É uma das imagens mais comuns nas estradas portuguesas: filas de carros parados e motas a avançar pelo meio. Para quem anda de mota, é uma das grandes vantagens das duas rodas. Para a lei portuguesa, é outra coisa.
A resposta direta é esta: em Portugal, circular entre filas de carros não é permitido pelo Código da Estrada em vigor — e as consequências de um acidente nessas circunstâncias podem ser muito mais graves do que uma multa.
Porque é que a manobra é considerada ilegal
O Código da Estrada não tem um artigo que proíba explicitamente o lane splitting pelo nome. Mas a prática colide com vários princípios que estão claramente definidos na lei.
A regra geral das ultrapassagens determina que devem ser feitas pela esquerda. Uma mota que avança entre duas filas está, na prática, a ultrapassar a fila da esquerda pela direita — uma infração classificada como grave, com coima entre 250 e 1.250 euros.
A legislação prevê também que cada veículo deve ocupar a sua via de trânsito. Circular sobre a linha ou entre dois veículos não corresponde a nenhuma via legalmente definida. E qualquer ultrapassagem deve garantir distância lateral suficiente para evitar riscos — passar a poucos centímetros dos espelhos laterais não cumpre esse requisito.

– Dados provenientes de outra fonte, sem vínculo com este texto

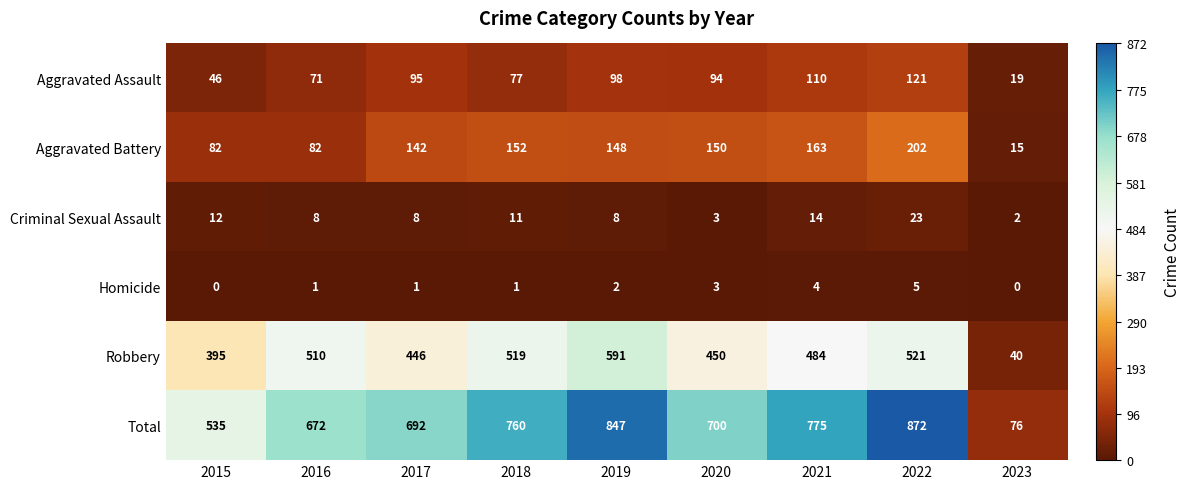

The value of Criminal Sexual Assault at 2022 is 23. True or false?

True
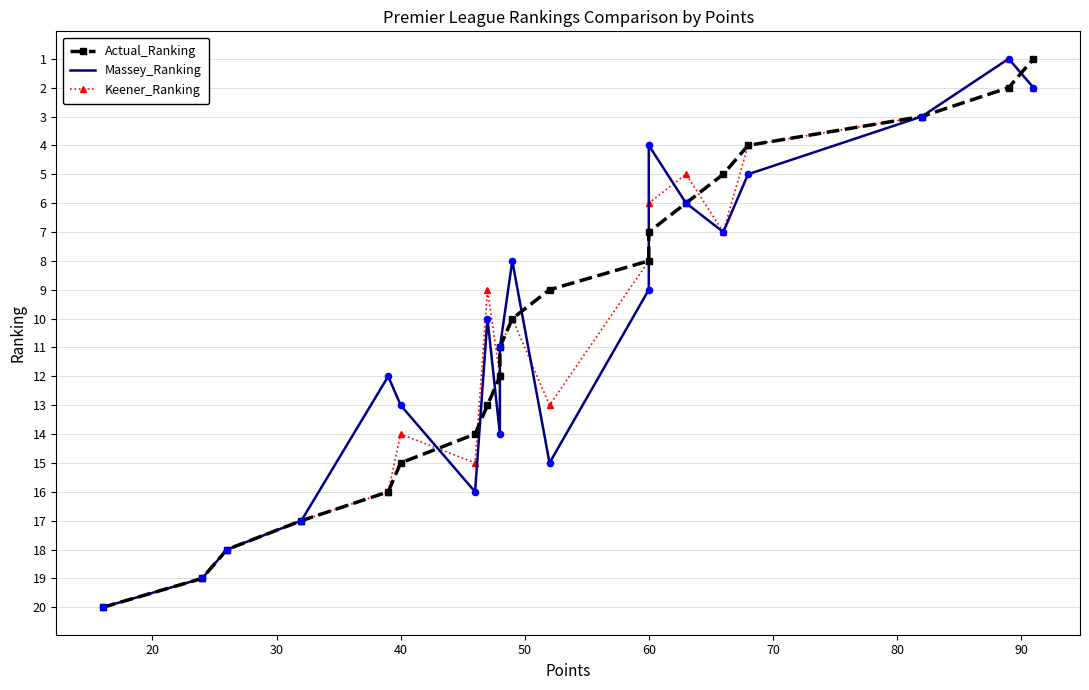

Which series reaches the maximum Y coordinate?

Actual_Ranking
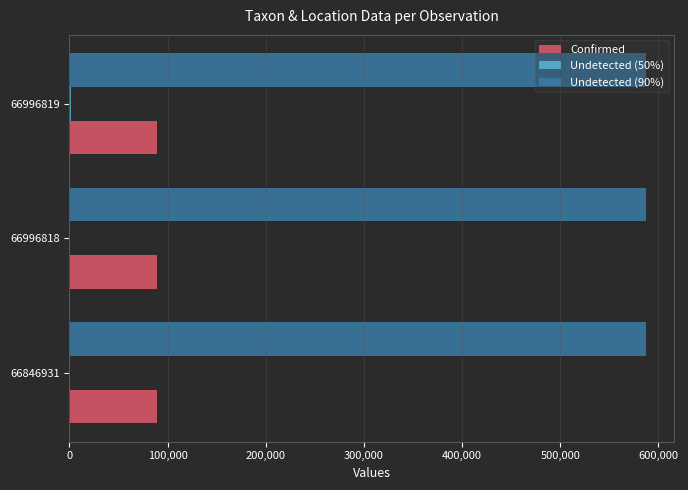

Which series has the largest total across all categories?

Undetected (90%)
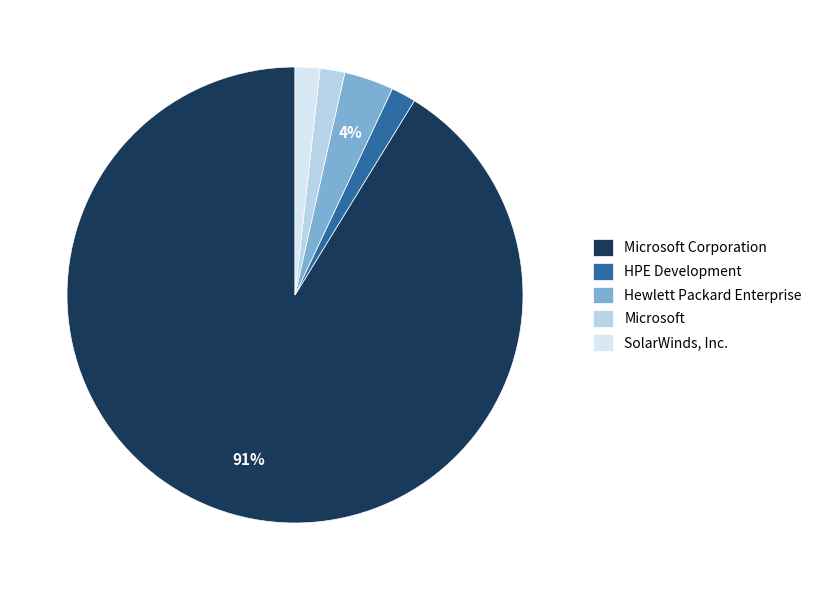

To the nearest percent, what percentage of the pie is SolarWinds, Inc.?

2%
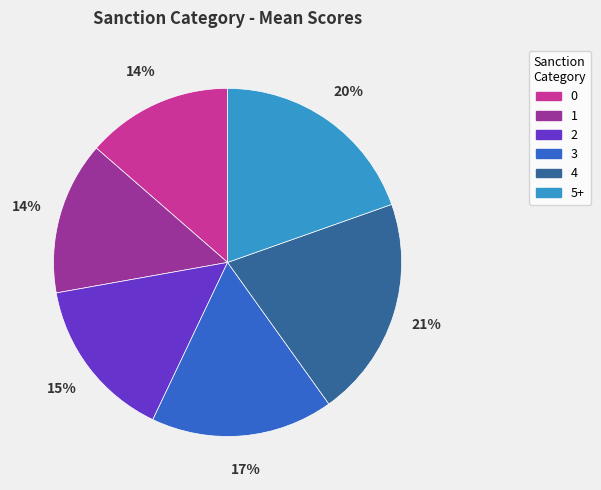

What percentage is the 0 slice, to the nearest percent?

14%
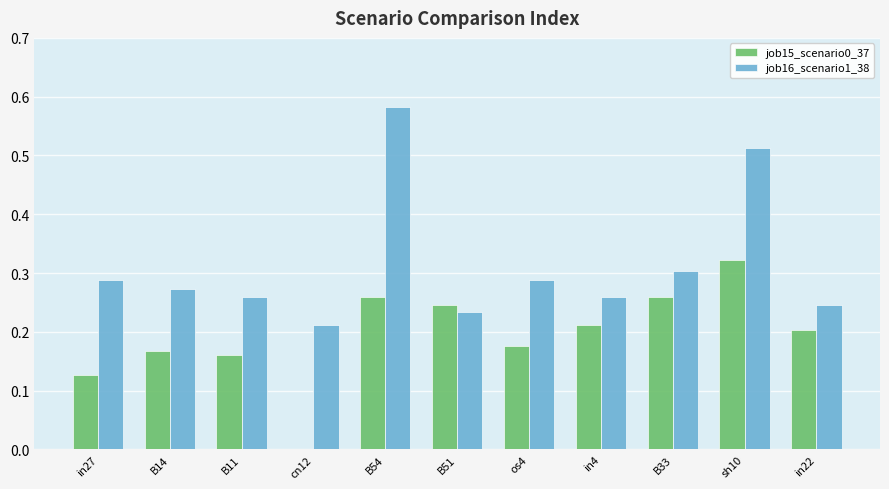

The value of job16_scenario1_38 at in22 is 0.2. True or false?

True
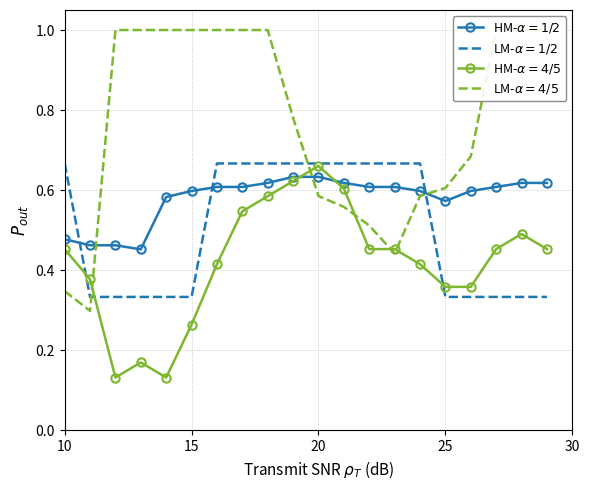

How many categories are shown in the chart?

20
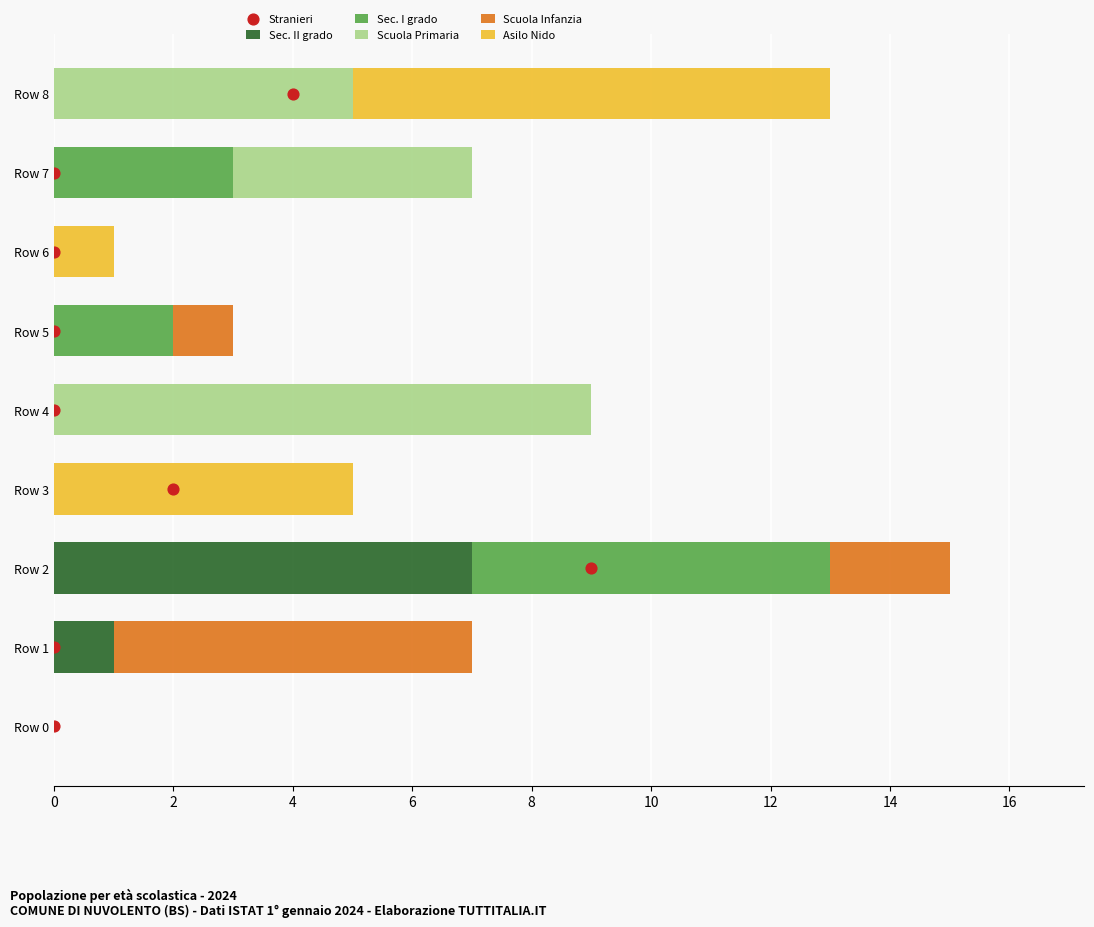

At which label does Sec. II grado reach its peak?

Row 2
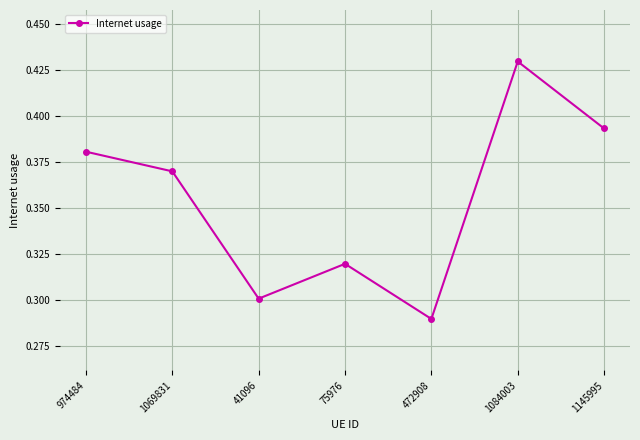

What is the difference between the values at 1084003 and 75976?

0.1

A polícia raramente multa – mas isso não é o problema principal
Na prática, tanto a PSP como a GNR tendem a adotar uma postura tolerante em meio urbano. A lógica é conhecida: impedir as motas de avançar aumentaria o congestionamento, e uma mota parada no fim de uma fila está mais exposta a colisões traseiras por distração dos automobilistas.
Essa tolerância operacional existe — mas não equivale a legalização. E é aqui que muitos motociclistas fazem uma confusão com consequências sérias.
O verdadeiro risco está no seguro
Se ocorrer um acidente enquanto a mota circula entre filas, a seguradora pode considerar que a manobra era ilegal e atribuir a responsabilidade exclusiva ao motociclista. Isso pode significar perda do direito a indemnização pelos próprios danos — e obrigação de pagar os danos causados a terceiros.
Um acidente que seria tratado como partilha de responsabilidade numa situação legal pode transformar-se em responsabilidade total por uma manobra que a lei não permite. É este o risco que a maioria dos motociclistas não calcula quando avança pelo corredor do trânsito.
Há mudanças a caminho?
O tema tem sido discutido nos últimos anos. Foram apresentadas propostas para permitir o filtering em contexto urbano — com a mota abaixo dos 30 km/h e com espaço suficiente para uma passagem segura — mas nenhuma foi integrada no Código da Estrada. Em 2026, a prática continua sem enquadramento legal permissivo.
Enquanto isso não mudar, avançar entre carros parados é uma tolerância prática — não um direito. Quem o faz deve reduzir drasticamente a velocidade, manter atenção permanente aos piscas e mudanças de direção dos automóveis — e ter consciência clara de que, perante a lei atual, não tem prioridade nem proteção plena.